(The records)
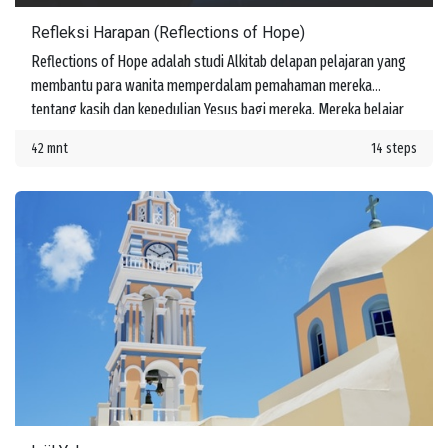
Refleksi Harapan (Reflections of Hope)
Reflections of Hope adalah studi Alkitab delapan pelajaran yang
membantu para wanita memperdalam pemahaman mereka
tentang kasih dan kepedulian Yesus bagi mereka. Mereka belajar
tentang janji-Nya untuk menyertai mereka di setiap langkah
42 mnt
14 steps
perjalanan hidup.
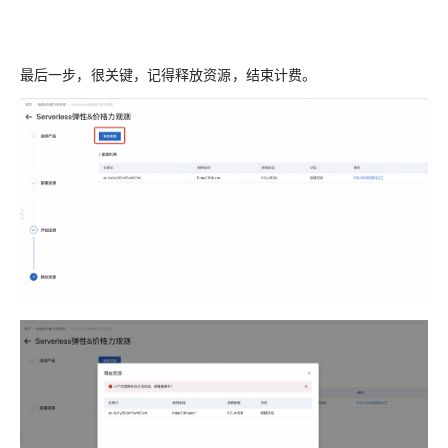
最后一步，很关键，记得释放资源，结束计费。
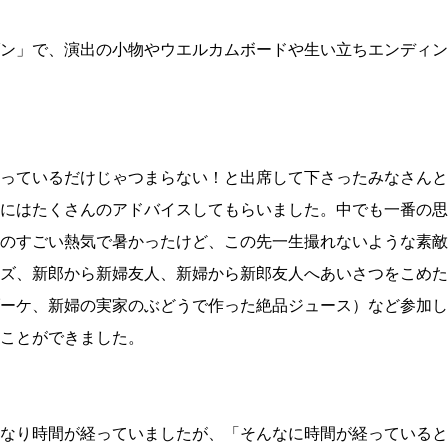
ン」で、演出の小物やウエルカムボードや生い立ちエンディン
っているだけじゃつまらない！と出席して下さったみなさんと
にはたくさんのアドバイスしてもらいました。中でも一番の思
のすごい熱気で暑かったけど、この先一生撮れないような素敵
ズ、新郎から新婦友人、新婦から新郎友人へあいさつをこめた
ーケ、新婦の実家のぶどうで作った絶品ジュース）など参加し
ことができました。
なり時間が経っていましたが、「そんなに時間が経っていると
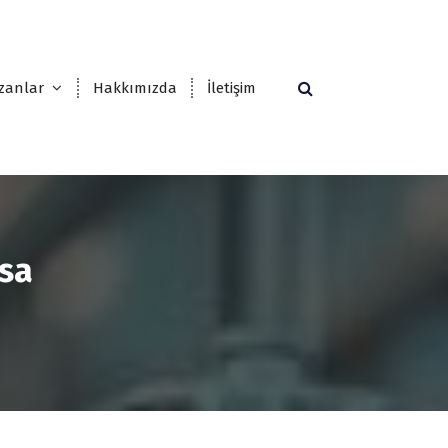
zanlar
Hakkımızda
İletişim
asa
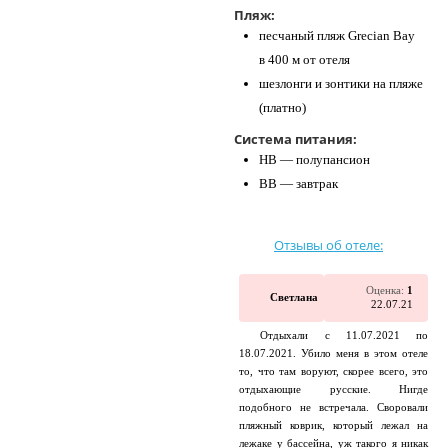
Пляж:
песчаный пляж Grecian Bay
в 400 м от отеля
​шезлонги и зонтики на пляже
(платно)
Система питания:
HB — полупансион
BB — завтрак
Отзывы об отеле:
Оценка:
1
Светлана
22.07.21
Отдыхали с 11.07.2021 по
18.07.2021. Убило меня в этом отеле
то, что там воруют, скорее всего, это
отдыхающие русские. Нигде
подобного не встречала. Своровали
пляжный коврик, который лежал на
лежаке у бассейна, уж такого я никак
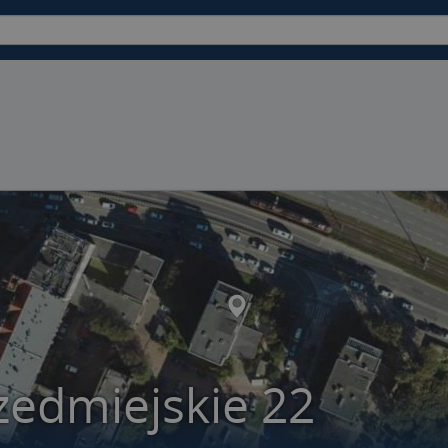
zedmiejskie 22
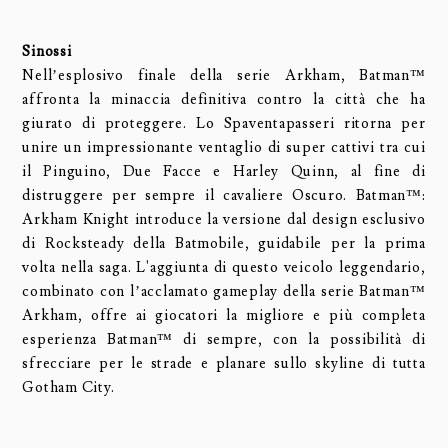
Sinossi
Nell’esplosivo finale della serie Arkham, Batman™
affronta la minaccia definitiva contro la città che ha
giurato di proteggere. Lo Spaventapasseri ritorna per
unire un impressionante ventaglio di super cattivi tra cui
il Pinguino, Due Facce e Harley Quinn, al fine di
distruggere per sempre il cavaliere Oscuro. Batman™:
Arkham Knight introduce la versione dal design esclusivo
di Rocksteady della Batmobile, guidabile per la prima
volta nella saga. L'aggiunta di questo veicolo leggendario,
combinato con l’acclamato gameplay della serie Batman™
Arkham, offre ai giocatori la migliore e più completa
esperienza Batman™ di sempre, con la possibilità di
sfrecciare per le strade e planare sullo skyline di tutta
Gotham City.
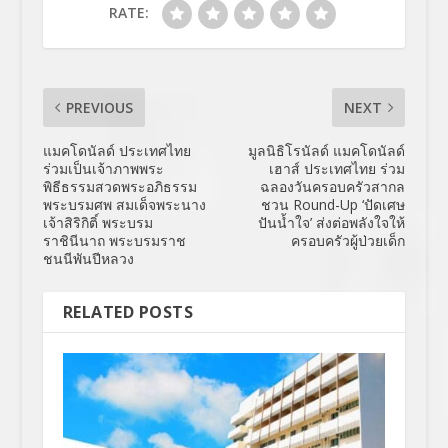
RATE:
PREVIOUS
NEXT
แมคโดนัลด์ ประเทศไทย
มูลนิธิโรนัลด์ แมคโดนัลด์
ร่วมเป็นเจ้าภาพพระ
เฮาส์ ประเทศไทย ร่วม
พิธีธรรมสวดพระอภิธรรม
ฉลองวันครอบครัวสากล
พระบรมศพ สมเด็จพระนาง
ชวน Round-Up ‘ปัดเศษ
เจ้าสิริกิติ์ พระบรม
ปันน้ำใจ’ ส่งต่อพลังใจให้
ราชินีนาถ พระบรมราช
ครอบครัวผู้ป่วยเด็ก
ชนนีพันปีหลวง
RELATED POSTS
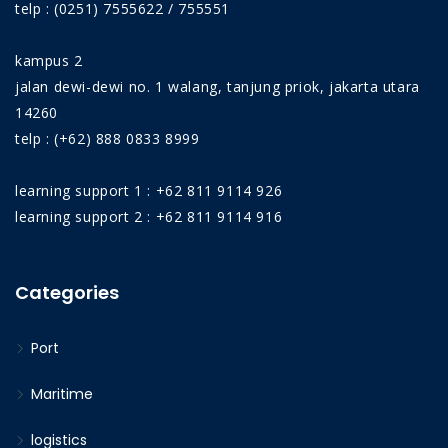
telp : (0251) 7555622 / 755551
kampus 2
jalan dewi-dewi no. 1 walang, tanjung priok, jakarta utara
14260
telp : (+62) 888 0833 8999
learning support 1 : +62 811 9114 926
learning support 2 : +62 811 9114 916
Categories
Port
Maritime
logistics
(End The records)
Exercise:
Print all of the data exactly, and do not carry over any pictures.

Reply:
Refleksi Harapan (Reflections of Hope)
Reflections of Hope adalah studi Alkitab delapan pelajaran yang
membantu para wanita memperdalam pemahaman mereka
tentang kasih dan kepedulian Yesus bagi mereka. Mereka belajar
tentang janji-Nya untuk menyertai mereka di setiap langkah
42 mnt
14 steps
perjalanan hidup.
最后一步，很关键，记得释放资源，结束计费。
ン」で、演出の小物やウエルカムボードや生い立ちエンディン
っているだけじゃつまらない！と出席して下さったみなさんと
にはたくさんのアドバイスしてもらいました。中でも一番の思
のすごい熱気で暑かったけど、この先一生撮れないような素敵
ズ、新郎から新婦友人、新婦から新郎友人へあいさつをこめた
ーケ、新婦の実家のぶどうで作った絶品ジュース）など参加し
ことができました。
なり時間が経っていましたが、「そんなに時間が経っていると
zanlar
Hakkımızda
İletişim
asa
Пляж:
песчаный пляж Grecian Bay
в 400 м от отеля
​шезлонги и зонтики на пляже
(платно)
Система питания:
HB — полупансион
BB — завтрак
Отзывы об отеле:
Оценка:
1
Светлана
22.07.21
Отдыхали с 11.07.2021 по
18.07.2021. Убило меня в этом отеле
то, что там воруют, скорее всего, это
отдыхающие русские. Нигде
подобного не встречала. Своровали
пляжный коврик, который лежал на
лежаке у бассейна, уж такого я никак
zedmiejskie 22
Sinossi
Nell’esplosivo finale della serie Arkham, Batman™
affronta la minaccia definitiva contro la città che ha
giurato di proteggere. Lo Spaventapasseri ritorna per
unire un impressionante ventaglio di super cattivi tra cui
il Pinguino, Due Facce e Harley Quinn, al fine di
distruggere per sempre il cavaliere Oscuro. Batman™:
Arkham Knight introduce la versione dal design esclusivo
di Rocksteady della Batmobile, guidabile per la prima
volta nella saga. L'aggiunta di questo veicolo leggendario,
combinato con l’acclamato gameplay della serie Batman™
Arkham, offre ai giocatori la migliore e più completa
esperienza Batman™ di sempre, con la possibilità di
sfrecciare per le strade e planare sullo skyline di tutta
Gotham City.
RATE:
PREVIOUS
NEXT
แมคโดนัลด์ ประเทศไทย
มูลนิธิโรนัลด์ แมคโดนัลด์
ร่วมเป็นเจ้าภาพพระ
เฮาส์ ประเทศไทย ร่วม
พิธีธรรมสวดพระอภิธรรม
ฉลองวันครอบครัวสากล
พระบรมศพ สมเด็จพระนาง
ชวน Round-Up ‘ปัดเศษ
เจ้าสิริกิติ์ พระบรม
ปันน้ำใจ’ ส่งต่อพลังใจให้
ราชินีนาถ พระบรมราช
ครอบครัวผู้ป่วยเด็ก
ชนนีพันปีหลวง
RELATED POSTS
telp : (0251) 7555622 / 755551
kampus 2
jalan dewi-dewi no. 1 walang, tanjung priok, jakarta utara
14260
telp : (+62) 888 0833 8999
learning support 1 : +62 811 9114 926
learning support 2 : +62 811 9114 916
Categories
Port
Maritime
logistics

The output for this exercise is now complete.